During the first half of 2006, the Mexican securitization market justified the confidence it has inspired among emerging market players. While it took a couple of months to get started, Mexico's domestic ABS and MBS arenas cranked out Ps30.5 billion ($2.8 billion) from a total of 16 issuers (see table, p.25). The presidential elections of July 2 closed the window of issuance only for the longest-term deals and only a couple of weeks prior to the ballot. In fact, the week leading up the vote, three deals came out for the local currency equivalent of $532 million.
A total of 12 investment banks and financial consultancies led transactions in the period from January through June. Foreign arrangers kept busy, with names like HSBC, BBVA Bancomer, Citigroup unit Acciones y Valores, and Credit Suisse bringing deals.
Among the period's more noteworthy events, on March 22, sole lead Acciones y Valores closed a Ps2.2 billion, five-year transaction backed by a dollar denominated cross-border bond issued by the government of Mexico and maturing in 2011. The transaction was the first of its kind in Mexico and involved a currency hedge to mitigate the risk of transferring the dollar payments on the collateral into pesos. Local arranger Banorte followed up with a similar, but bulkier, two-tranche transaction on June 29. One tranche, totaling Ps3.8 billion piece, was backed in equal parts by Mexican bonds due 2009 and 2010, and the other tranche, for Ps1.1 billion, was backed by Mexican paper maturing in 2014.
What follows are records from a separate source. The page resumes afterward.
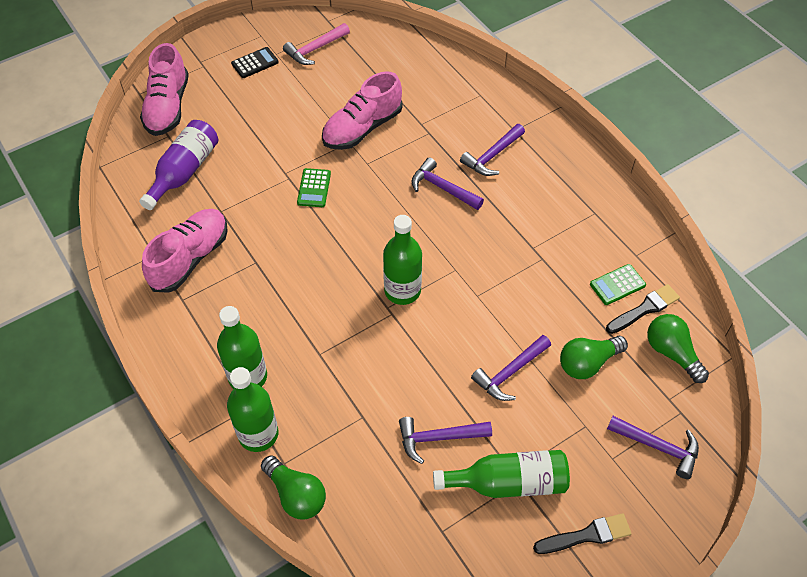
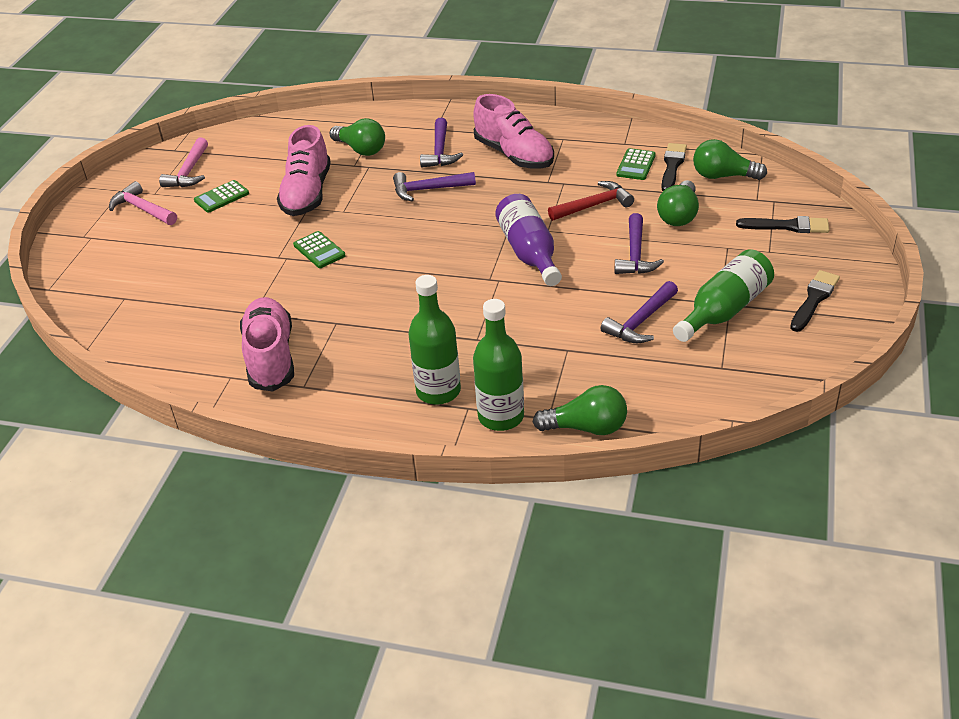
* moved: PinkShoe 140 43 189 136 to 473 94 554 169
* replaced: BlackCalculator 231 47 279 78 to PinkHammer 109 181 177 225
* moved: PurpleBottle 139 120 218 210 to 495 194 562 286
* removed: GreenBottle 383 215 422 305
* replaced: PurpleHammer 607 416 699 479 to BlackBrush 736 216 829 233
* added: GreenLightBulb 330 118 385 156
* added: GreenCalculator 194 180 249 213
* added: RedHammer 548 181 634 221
Meanwhile, Unifin Arrendadora introduced the Mexican marketplace to another novel asset: car leases. The originator closed a Ps200 million, five-year deal via local brokerage IXE on May 24. More deals are likely, given that Unifin registered a Ps1bn shelf with regulators.
Likewise, car registration fees made their debut as an asset class in the first half of the year. The Instiuto de Control Vehicular del Estado de Nuevo Leon, an agency of the Nuevo Leon state government, tapped those fees in a 30-year transaction totaling 133 million inflation-indexed units ($44 million).
The steady drumbeat of business, particularly in the housing finance sector, keeps attracting arrangers. In the first half yet another foreign investment bank threw its hat into the peso ring, as Standard Bank made a local hire as part of a bid to enter the domestic arranging game.